Bukannya tanpa pelatih dialog, The Brutalist nyatanya melibatkan Tanera Marshall, pelatih dialog dan ahli aksen yang pernah terlibat dalam serial The Bear (2022) dan film The Hunger Games: The Ballad of Songbirds & Snakes (2023). Corbet sang sutradara menyatakan bahwa Respeecher hanya dipakai dalam film untuk menyempurnakan beberapa pengucapan huruf vokal.
Cukup disayangkan sebenarnya. Mengingat tak sedikit film yang berhasil menyajikan keautentikan aksen bahasa tanpa AI. Ambil contoh Pachinko. Serial ini menggunakan dua bahasa yang digunakan silih berganti, Korea dan Jepang. Meski menurut para penutur asli, kebanyakan aksen mereka tidak seberapa sempurna dan tidak mencerminkan aksen daerah yang seharusnya, kreator film memilih untuk tidak melakukan penyempurnaan berlebih apalagi dengan AI.

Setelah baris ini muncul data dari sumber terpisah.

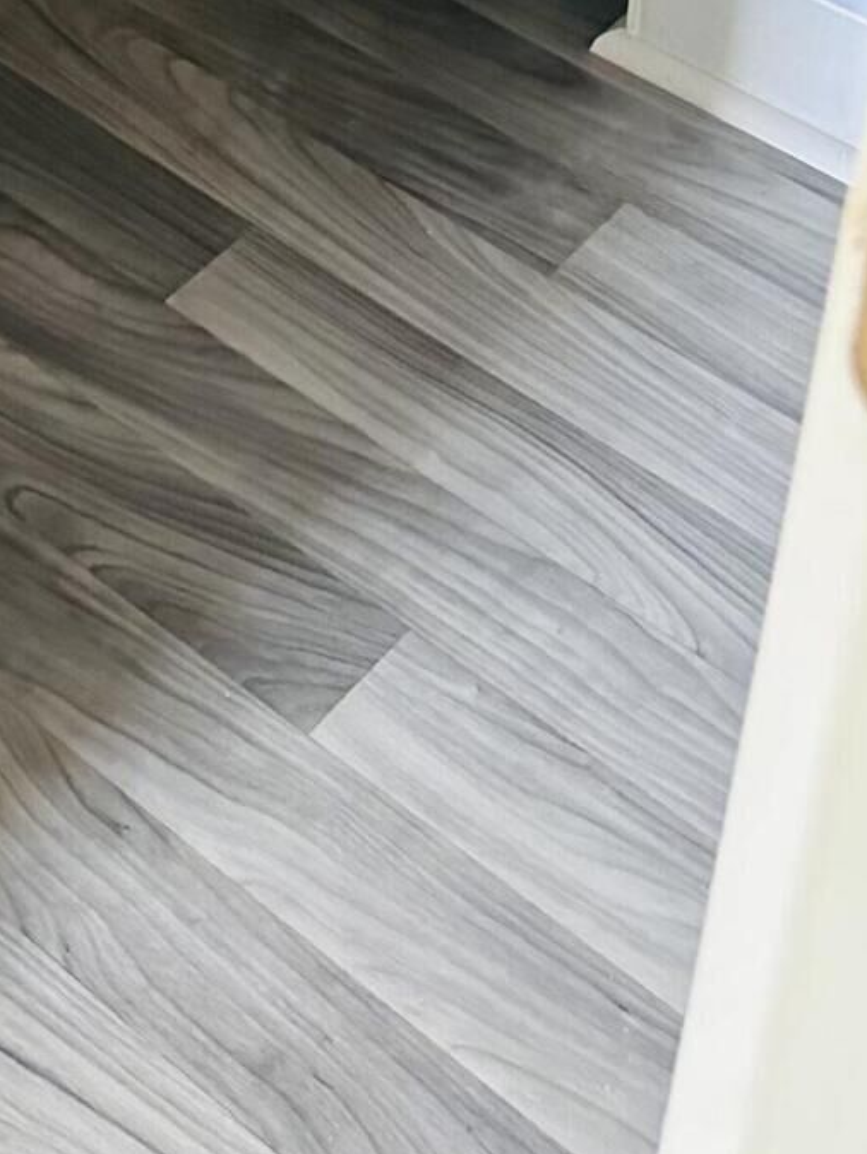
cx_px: -125
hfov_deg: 17.3
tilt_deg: -26.4
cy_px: -632
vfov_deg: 20.1
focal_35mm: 82
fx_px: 2737
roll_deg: +0.3
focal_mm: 6.86
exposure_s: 1/53
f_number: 1.78
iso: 1000
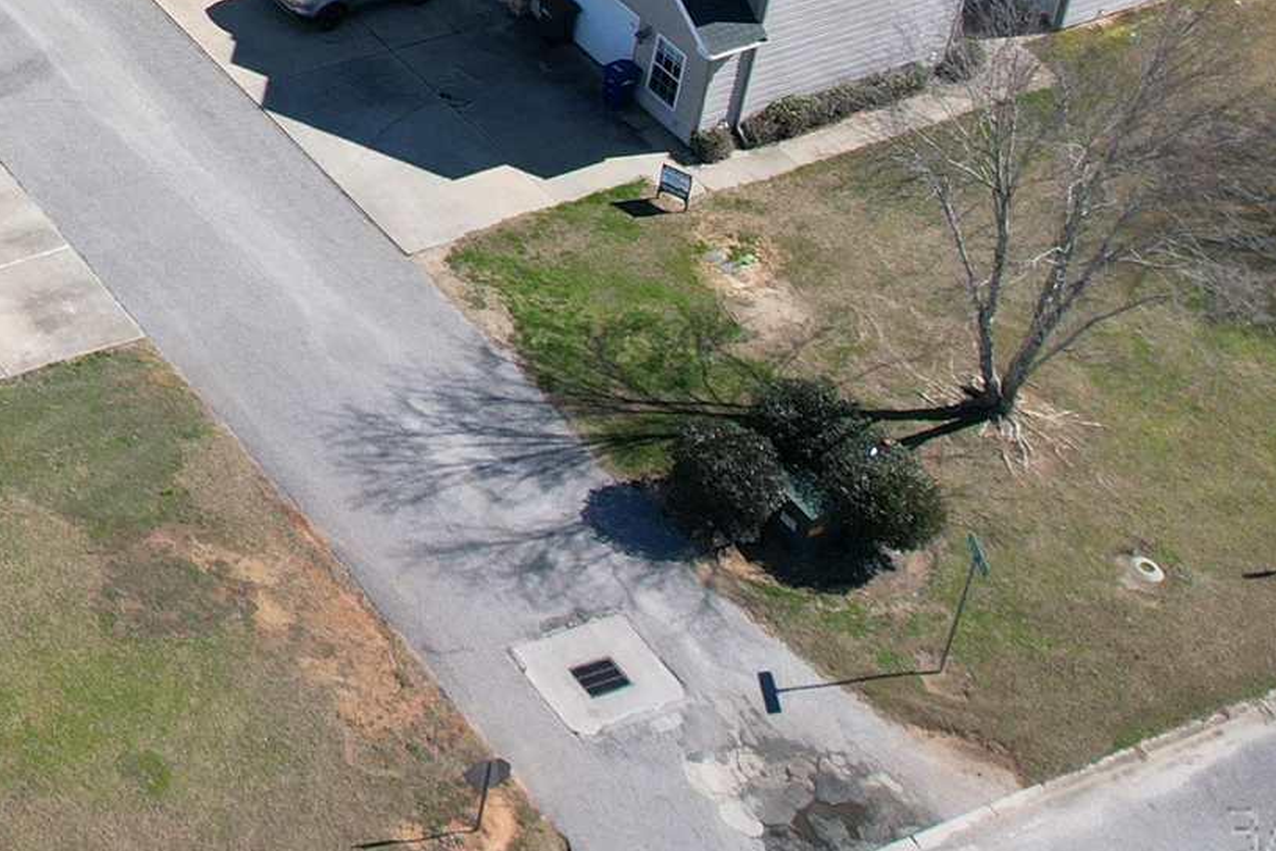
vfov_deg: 14.7
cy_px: -616
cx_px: -564
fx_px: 2942
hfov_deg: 21.2
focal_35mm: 83
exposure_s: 1/1600
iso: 140
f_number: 2.8
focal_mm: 8.38
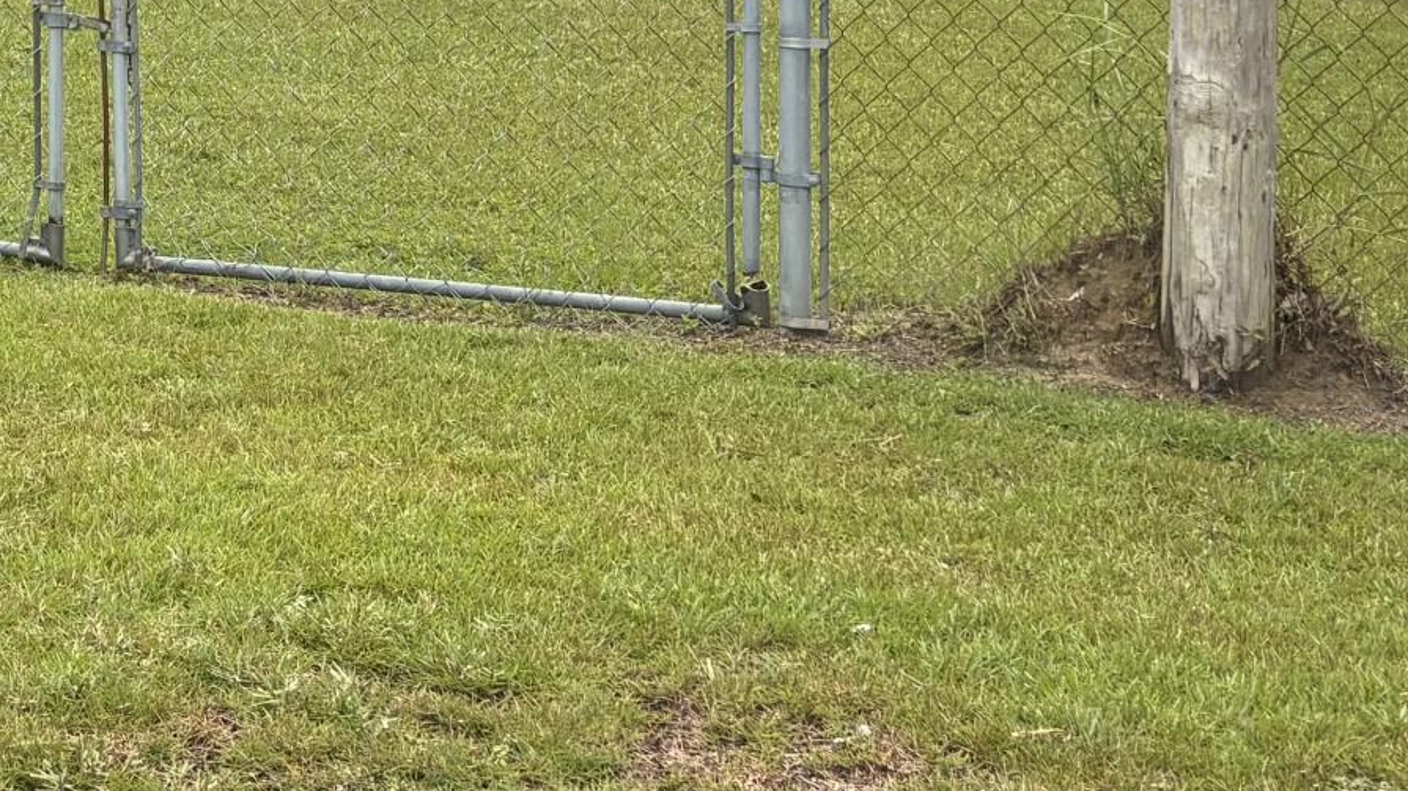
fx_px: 3546
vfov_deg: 11.8
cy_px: -593
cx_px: -483
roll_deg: -0.6
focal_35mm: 95
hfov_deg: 20.3
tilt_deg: +1.7
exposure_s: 1/1499
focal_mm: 5.96
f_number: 1.6
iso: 50
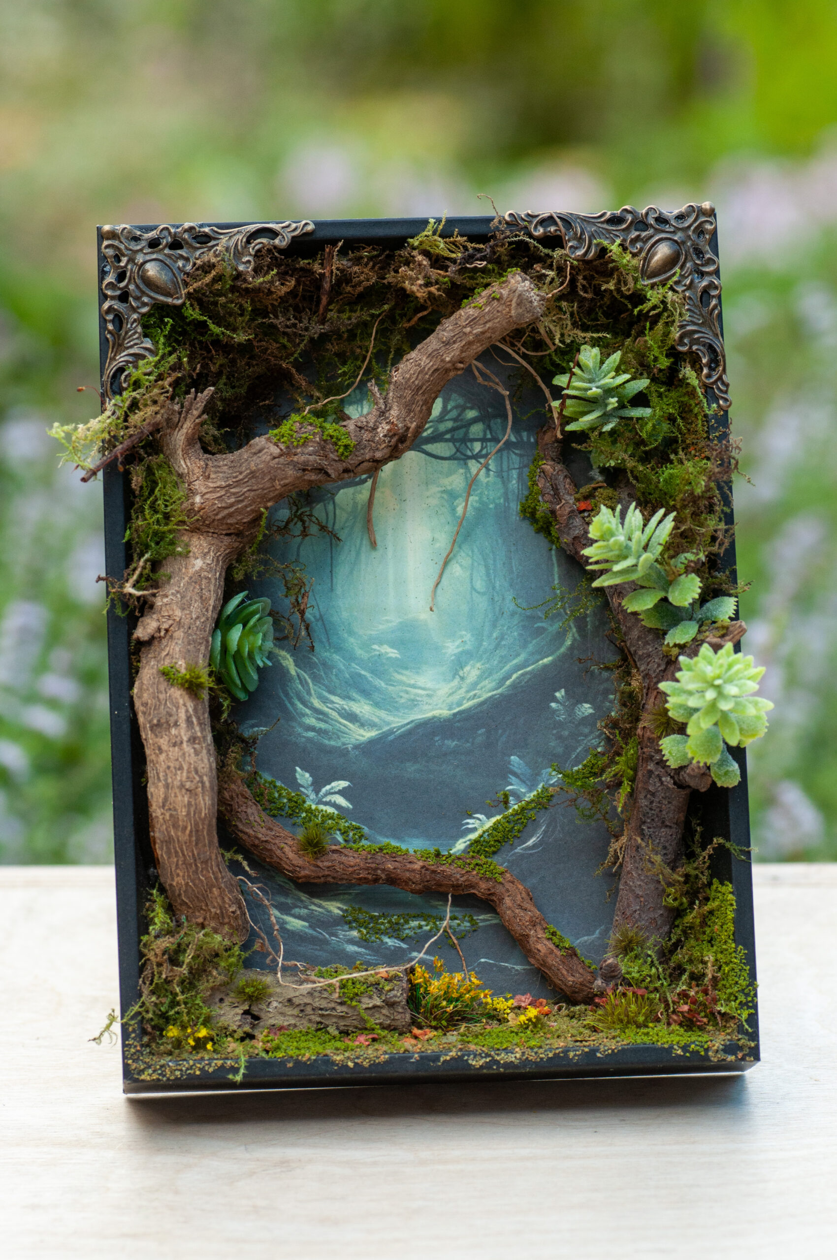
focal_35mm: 135
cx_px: 418
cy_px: 630
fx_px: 4721
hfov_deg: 10.1
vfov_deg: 15.2
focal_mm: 90
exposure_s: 1/160
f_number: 8
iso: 500
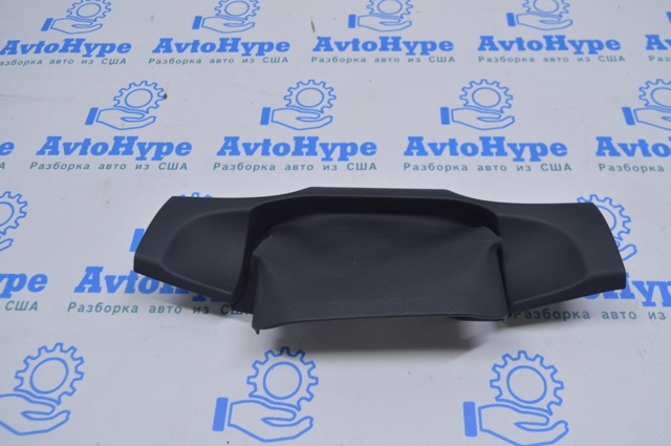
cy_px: 223
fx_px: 614
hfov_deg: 57.3
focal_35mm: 33
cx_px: 336
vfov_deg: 39.9
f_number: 5.6
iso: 400
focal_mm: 22
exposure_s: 1/30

Bahasa Rusia dan Armenia juga jadi bagian penting dalam dialog film Anora. Untuk mengurangi inakurasi dan memperkuat keautentikannya, Sean Baker dan Emily Fleischer selaku casting director memilih merekrut aktor dari negara yang bersangkutan. Hal serupa bisa kamu temukan pula dalam Anatomy of a Fall karya Justine Triet. Meski hampir semua cast dan kru berasal dari Prancis, Justine Triet memilih aktris Jerman, Sandra Hüller untuk memerankan sang protagonis utama. Ini sesuai dengan latar belakang karakter Sandra yang diperankan Hüller.
AI memang satu disrupsi teknologi yang susah untuk dihentikan. Terlepas dari pro kontranya, kita bakal menemukan mereka di berbagai aspek kehidupan. Namun, tentu tak bisa dimungkiri, mereka mencerabut sisi autentik sebuah karya ketika dinormalisasi dalam industri kretif.